[Start of Attachment]

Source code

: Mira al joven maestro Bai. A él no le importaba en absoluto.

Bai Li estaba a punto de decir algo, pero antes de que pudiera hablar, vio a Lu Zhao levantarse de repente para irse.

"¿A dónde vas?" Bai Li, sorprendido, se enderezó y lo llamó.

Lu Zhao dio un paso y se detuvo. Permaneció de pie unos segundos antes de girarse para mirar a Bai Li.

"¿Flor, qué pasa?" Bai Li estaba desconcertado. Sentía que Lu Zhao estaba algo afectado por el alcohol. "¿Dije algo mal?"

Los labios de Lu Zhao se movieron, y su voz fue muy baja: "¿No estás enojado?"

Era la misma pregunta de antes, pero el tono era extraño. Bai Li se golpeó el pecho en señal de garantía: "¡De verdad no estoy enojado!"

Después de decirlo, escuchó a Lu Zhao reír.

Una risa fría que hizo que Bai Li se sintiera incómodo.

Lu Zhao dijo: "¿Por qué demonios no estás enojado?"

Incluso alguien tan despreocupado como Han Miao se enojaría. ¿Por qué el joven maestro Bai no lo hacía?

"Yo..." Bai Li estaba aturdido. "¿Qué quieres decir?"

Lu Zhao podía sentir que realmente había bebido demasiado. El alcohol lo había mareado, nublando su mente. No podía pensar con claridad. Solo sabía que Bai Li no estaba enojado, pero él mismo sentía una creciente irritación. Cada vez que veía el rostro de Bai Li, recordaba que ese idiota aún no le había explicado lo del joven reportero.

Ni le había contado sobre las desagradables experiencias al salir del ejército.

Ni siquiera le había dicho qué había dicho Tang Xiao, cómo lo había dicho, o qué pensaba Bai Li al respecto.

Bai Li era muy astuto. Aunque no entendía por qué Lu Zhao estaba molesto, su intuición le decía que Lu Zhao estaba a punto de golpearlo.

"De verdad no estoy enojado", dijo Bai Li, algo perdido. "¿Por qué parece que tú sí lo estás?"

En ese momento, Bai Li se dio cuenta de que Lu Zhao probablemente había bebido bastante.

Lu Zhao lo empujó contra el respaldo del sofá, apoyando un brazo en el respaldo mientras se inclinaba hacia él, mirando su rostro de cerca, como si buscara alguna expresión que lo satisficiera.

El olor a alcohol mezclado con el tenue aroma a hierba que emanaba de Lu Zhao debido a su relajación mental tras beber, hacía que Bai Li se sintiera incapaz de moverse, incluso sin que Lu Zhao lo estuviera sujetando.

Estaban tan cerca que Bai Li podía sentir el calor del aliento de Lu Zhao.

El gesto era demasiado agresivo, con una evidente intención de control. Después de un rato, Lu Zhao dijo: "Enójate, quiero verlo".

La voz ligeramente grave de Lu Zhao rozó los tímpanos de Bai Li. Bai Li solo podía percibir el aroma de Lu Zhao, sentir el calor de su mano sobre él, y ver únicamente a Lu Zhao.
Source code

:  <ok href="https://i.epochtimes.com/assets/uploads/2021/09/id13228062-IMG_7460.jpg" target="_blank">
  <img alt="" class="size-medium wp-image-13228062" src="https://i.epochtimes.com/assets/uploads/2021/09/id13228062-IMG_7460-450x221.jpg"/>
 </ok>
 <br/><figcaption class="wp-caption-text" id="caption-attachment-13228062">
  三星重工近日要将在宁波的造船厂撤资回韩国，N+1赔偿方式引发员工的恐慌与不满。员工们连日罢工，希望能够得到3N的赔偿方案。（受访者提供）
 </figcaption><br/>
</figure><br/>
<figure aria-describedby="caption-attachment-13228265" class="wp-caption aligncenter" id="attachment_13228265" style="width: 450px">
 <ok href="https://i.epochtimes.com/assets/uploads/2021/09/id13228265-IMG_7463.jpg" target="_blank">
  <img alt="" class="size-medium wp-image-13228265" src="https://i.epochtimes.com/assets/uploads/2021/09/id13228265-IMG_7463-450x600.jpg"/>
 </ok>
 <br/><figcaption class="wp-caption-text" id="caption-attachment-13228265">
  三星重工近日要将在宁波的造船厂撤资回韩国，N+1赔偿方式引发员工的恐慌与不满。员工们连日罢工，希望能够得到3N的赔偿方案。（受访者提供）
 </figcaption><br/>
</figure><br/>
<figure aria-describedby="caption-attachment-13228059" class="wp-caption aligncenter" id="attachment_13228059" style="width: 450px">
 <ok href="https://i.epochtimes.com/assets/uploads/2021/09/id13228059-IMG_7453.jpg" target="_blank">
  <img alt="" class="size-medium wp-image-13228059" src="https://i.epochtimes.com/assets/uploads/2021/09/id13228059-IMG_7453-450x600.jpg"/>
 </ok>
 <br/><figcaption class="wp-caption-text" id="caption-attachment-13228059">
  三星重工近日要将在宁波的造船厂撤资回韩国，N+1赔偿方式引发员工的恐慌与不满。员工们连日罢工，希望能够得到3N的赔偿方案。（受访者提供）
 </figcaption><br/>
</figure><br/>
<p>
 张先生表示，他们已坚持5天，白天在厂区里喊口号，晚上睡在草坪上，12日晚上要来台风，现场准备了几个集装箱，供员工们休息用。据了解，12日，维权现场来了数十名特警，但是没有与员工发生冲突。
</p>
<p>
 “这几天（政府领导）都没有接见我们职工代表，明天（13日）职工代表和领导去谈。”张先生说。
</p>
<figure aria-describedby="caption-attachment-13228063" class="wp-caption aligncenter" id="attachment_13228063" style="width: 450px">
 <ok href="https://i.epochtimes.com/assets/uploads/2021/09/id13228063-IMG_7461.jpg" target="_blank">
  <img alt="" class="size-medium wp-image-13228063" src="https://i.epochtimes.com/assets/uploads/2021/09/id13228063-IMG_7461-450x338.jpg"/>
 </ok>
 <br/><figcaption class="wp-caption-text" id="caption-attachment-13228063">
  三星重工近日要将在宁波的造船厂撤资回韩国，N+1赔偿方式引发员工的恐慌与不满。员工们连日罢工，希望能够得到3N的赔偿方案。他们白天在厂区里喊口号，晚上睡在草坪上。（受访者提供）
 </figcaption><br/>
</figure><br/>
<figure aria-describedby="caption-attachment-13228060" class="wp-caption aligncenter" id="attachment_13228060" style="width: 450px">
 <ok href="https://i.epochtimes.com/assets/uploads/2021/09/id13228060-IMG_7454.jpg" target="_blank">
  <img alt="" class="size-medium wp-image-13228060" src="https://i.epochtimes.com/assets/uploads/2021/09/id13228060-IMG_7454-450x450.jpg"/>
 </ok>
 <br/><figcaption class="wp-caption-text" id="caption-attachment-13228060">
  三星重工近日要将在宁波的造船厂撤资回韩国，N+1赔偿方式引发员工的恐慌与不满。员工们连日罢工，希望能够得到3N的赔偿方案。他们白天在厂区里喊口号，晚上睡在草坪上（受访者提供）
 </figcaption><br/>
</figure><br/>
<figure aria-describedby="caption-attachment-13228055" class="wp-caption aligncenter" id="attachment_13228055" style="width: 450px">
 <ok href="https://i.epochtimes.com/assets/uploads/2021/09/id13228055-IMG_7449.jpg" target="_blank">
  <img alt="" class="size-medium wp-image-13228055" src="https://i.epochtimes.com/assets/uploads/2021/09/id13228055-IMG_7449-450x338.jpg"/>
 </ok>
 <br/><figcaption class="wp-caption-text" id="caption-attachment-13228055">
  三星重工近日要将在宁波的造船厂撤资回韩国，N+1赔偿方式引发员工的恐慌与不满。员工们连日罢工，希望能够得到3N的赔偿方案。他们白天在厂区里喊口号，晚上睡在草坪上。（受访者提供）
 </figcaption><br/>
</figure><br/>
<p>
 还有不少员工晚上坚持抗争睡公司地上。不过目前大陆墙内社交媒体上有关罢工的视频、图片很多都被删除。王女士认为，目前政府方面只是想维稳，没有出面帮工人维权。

[End of Attachment]

Required work ::
Recast the lines of all the entries above as a Markdown table with columns "Line No." and "Content," numbering each row and leaving out blank lines.

Written answer ::
| Line No. | Content |
|---|---|
| 1 | Source code |
| 2 | : Mira al joven maestro Bai. A él no le importaba en absoluto. |
| 3 | Bai Li estaba a punto de decir algo, pero antes de que pudiera hablar, vio a Lu Zhao levantarse de repente para irse. |
| 4 | "¿A dónde vas?" Bai Li, sorprendido, se enderezó y lo llamó. |
| 5 | Lu Zhao dio un paso y se detuvo. Permaneció de pie unos segundos antes de girarse para mirar a Bai Li. |
| 6 | "¿Flor, qué pasa?" Bai Li estaba desconcertado. Sentía que Lu Zhao estaba algo afectado por el alcohol. "¿Dije algo mal?" |
| 7 | Los labios de Lu Zhao se movieron, y su voz fue muy baja: "¿No estás enojado?" |
| 8 | Era la misma pregunta de antes, pero el tono era extraño. Bai Li se golpeó el pecho en señal de garantía: "¡De verdad no estoy enojado!" |
| 9 | Después de decirlo, escuchó a Lu Zhao reír. |
| 10 | Una risa fría que hizo que Bai Li se sintiera incómodo. |
| 11 | Lu Zhao dijo: "¿Por qué demonios no estás enojado?" |
| 12 | Incluso alguien tan despreocupado como Han Miao se enojaría. ¿Por qué el joven maestro Bai no lo hacía? |
| 13 | "Yo..." Bai Li estaba aturdido. "¿Qué quieres decir?" |
| 14 | Lu Zhao podía sentir que realmente había bebido demasiado. El alcohol lo había mareado, nublando su mente. No podía pensar con claridad. Solo sabía que Bai Li no estaba enojado, pero él mismo sentía una creciente irritación. Cada vez que veía el rostro de Bai Li, recordaba que ese idiota aún no le había explicado lo del joven reportero. |
| 15 | Ni le había contado sobre las desagradables experiencias al salir del ejército. |
| 16 | Ni siquiera le había dicho qué había dicho Tang Xiao, cómo lo había dicho, o qué pensaba Bai Li al respecto. |
| 17 | Bai Li era muy astuto. Aunque no entendía por qué Lu Zhao estaba molesto, su intuición le decía que Lu Zhao estaba a punto de golpearlo. |
| 18 | "De verdad no estoy enojado", dijo Bai Li, algo perdido. "¿Por qué parece que tú sí lo estás?" |
| 19 | En ese momento, Bai Li se dio cuenta de que Lu Zhao probablemente había bebido bastante. |
| 20 | Lu Zhao lo empujó contra el respaldo del sofá, apoyando un brazo en el respaldo mientras se inclinaba hacia él, mirando su rostro de cerca, como si buscara alguna expresión que lo satisficiera. |
| 21 | El olor a alcohol mezclado con el tenue aroma a hierba que emanaba de Lu Zhao debido a su relajación mental tras beber, hacía que Bai Li se sintiera incapaz de moverse, incluso sin que Lu Zhao lo estuviera sujetando. |
| 22 | Estaban tan cerca que Bai Li podía sentir el calor del aliento de Lu Zhao. |
| 23 | El gesto era demasiado agresivo, con una evidente intención de control. Después de un rato, Lu Zhao dijo: "Enójate, quiero verlo". |
| 24 | La voz ligeramente grave de Lu Zhao rozó los tímpanos de Bai Li. Bai Li solo podía percibir el aroma de Lu Zhao, sentir el calor de su mano sobre él, y ver únicamente a Lu Zhao. |
| 25 | Source code |
| 26 | :  <ok href="https://i.epochtimes.com/assets/uploads/2021/09/id13228062-IMG_7460.jpg" target="_blank"> |
| 27 |   <img alt="" class="size-medium wp-image-13228062" src="https://i.epochtimes.com/assets/uploads/2021/09/id13228062-IMG_7460-450x221.jpg"/> |
| 28 |  </ok> |
| 29 |  <br/><figcaption class="wp-caption-text" id="caption-attachment-13228062"> |
| 30 |   三星重工近日要将在宁波的造船厂撤资回韩国，N+1赔偿方式引发员工的恐慌与不满。员工们连日罢工，希望能够得到3N的赔偿方案。（受访者提供） |
| 31 |  </figcaption><br/> |
| 32 | </figure><br/> |
| 33 | <figure aria-describedby="caption-attachment-13228265" class="wp-caption aligncenter" id="attachment_13228265" style="width: 450px"> |
| 34 |  <ok href="https://i.epochtimes.com/assets/uploads/2021/09/id13228265-IMG_7463.jpg" target="_blank"> |
| 35 |   <img alt="" class="size-medium wp-image-13228265" src="https://i.epochtimes.com/assets/uploads/2021/09/id13228265-IMG_7463-450x600.jpg"/> |
| 36 |  </ok> |
| 37 |  <br/><figcaption class="wp-caption-text" id="caption-attachment-13228265"> |
| 38 |   三星重工近日要将在宁波的造船厂撤资回韩国，N+1赔偿方式引发员工的恐慌与不满。员工们连日罢工，希望能够得到3N的赔偿方案。（受访者提供） |
| 39 |  </figcaption><br/> |
| 40 | </figure><br/> |
| 41 | <figure aria-describedby="caption-attachment-13228059" class="wp-caption aligncenter" id="attachment_13228059" style="width: 450px"> |
| 42 |  <ok href="https://i.epochtimes.com/assets/uploads/2021/09/id13228059-IMG_7453.jpg" target="_blank"> |
| 43 |   <img alt="" class="size-medium wp-image-13228059" src="https://i.epochtimes.com/assets/uploads/2021/09/id13228059-IMG_7453-450x600.jpg"/> |
| 44 |  </ok> |
| 45 |  <br/><figcaption class="wp-caption-text" id="caption-attachment-13228059"> |
| 46 |   三星重工近日要将在宁波的造船厂撤资回韩国，N+1赔偿方式引发员工的恐慌与不满。员工们连日罢工，希望能够得到3N的赔偿方案。（受访者提供） |
| 47 |  </figcaption><br/> |
| 48 | </figure><br/> |
| 49 | <p> |
| 50 |  张先生表示，他们已坚持5天，白天在厂区里喊口号，晚上睡在草坪上，12日晚上要来台风，现场准备了几个集装箱，供员工们休息用。据了解，12日，维权现场来了数十名特警，但是没有与员工发生冲突。 |
| 51 | </p> |
| 52 | <p> |
| 53 |  “这几天（政府领导）都没有接见我们职工代表，明天（13日）职工代表和领导去谈。”张先生说。 |
| 54 | </p> |
| 55 | <figure aria-describedby="caption-attachment-13228063" class="wp-caption aligncenter" id="attachment_13228063" style="width: 450px"> |
| 56 |  <ok href="https://i.epochtimes.com/assets/uploads/2021/09/id13228063-IMG_7461.jpg" target="_blank"> |
| 57 |   <img alt="" class="size-medium wp-image-13228063" src="https://i.epochtimes.com/assets/uploads/2021/09/id13228063-IMG_7461-450x338.jpg"/> |
| 58 |  </ok> |
| 59 |  <br/><figcaption class="wp-caption-text" id="caption-attachment-13228063"> |
| 60 |   三星重工近日要将在宁波的造船厂撤资回韩国，N+1赔偿方式引发员工的恐慌与不满。员工们连日罢工，希望能够得到3N的赔偿方案。他们白天在厂区里喊口号，晚上睡在草坪上。（受访者提供） |
| 61 |  </figcaption><br/> |
| 62 | </figure><br/> |
| 63 | <figure aria-describedby="caption-attachment-13228060" class="wp-caption aligncenter" id="attachment_13228060" style="width: 450px"> |
| 64 |  <ok href="https://i.epochtimes.com/assets/uploads/2021/09/id13228060-IMG_7454.jpg" target="_blank"> |
| 65 |   <img alt="" class="size-medium wp-image-13228060" src="https://i.epochtimes.com/assets/uploads/2021/09/id13228060-IMG_7454-450x450.jpg"/> |
| 66 |  </ok> |
| 67 |  <br/><figcaption class="wp-caption-text" id="caption-attachment-13228060"> |
| 68 |   三星重工近日要将在宁波的造船厂撤资回韩国，N+1赔偿方式引发员工的恐慌与不满。员工们连日罢工，希望能够得到3N的赔偿方案。他们白天在厂区里喊口号，晚上睡在草坪上（受访者提供） |
| 69 |  </figcaption><br/> |
| 70 | </figure><br/> |
| 71 | <figure aria-describedby="caption-attachment-13228055" class="wp-caption aligncenter" id="attachment_13228055" style="width: 450px"> |
| 72 |  <ok href="https://i.epochtimes.com/assets/uploads/2021/09/id13228055-IMG_7449.jpg" target="_blank"> |
| 73 |   <img alt="" class="size-medium wp-image-13228055" src="https://i.epochtimes.com/assets/uploads/2021/09/id13228055-IMG_7449-450x338.jpg"/> |
| 74 |  </ok> |
| 75 |  <br/><figcaption class="wp-caption-text" id="caption-attachment-13228055"> |
| 76 |   三星重工近日要将在宁波的造船厂撤资回韩国，N+1赔偿方式引发员工的恐慌与不满。员工们连日罢工，希望能够得到3N的赔偿方案。他们白天在厂区里喊口号，晚上睡在草坪上。（受访者提供） |
| 77 |  </figcaption><br/> |
| 78 | </figure><br/> |
| 79 | <p> |
| 80 |  还有不少员工晚上坚持抗争睡公司地上。不过目前大陆墙内社交媒体上有关罢工的视频、图片很多都被删除。王女士认为，目前政府方面只是想维稳，没有出面帮工人维权。 |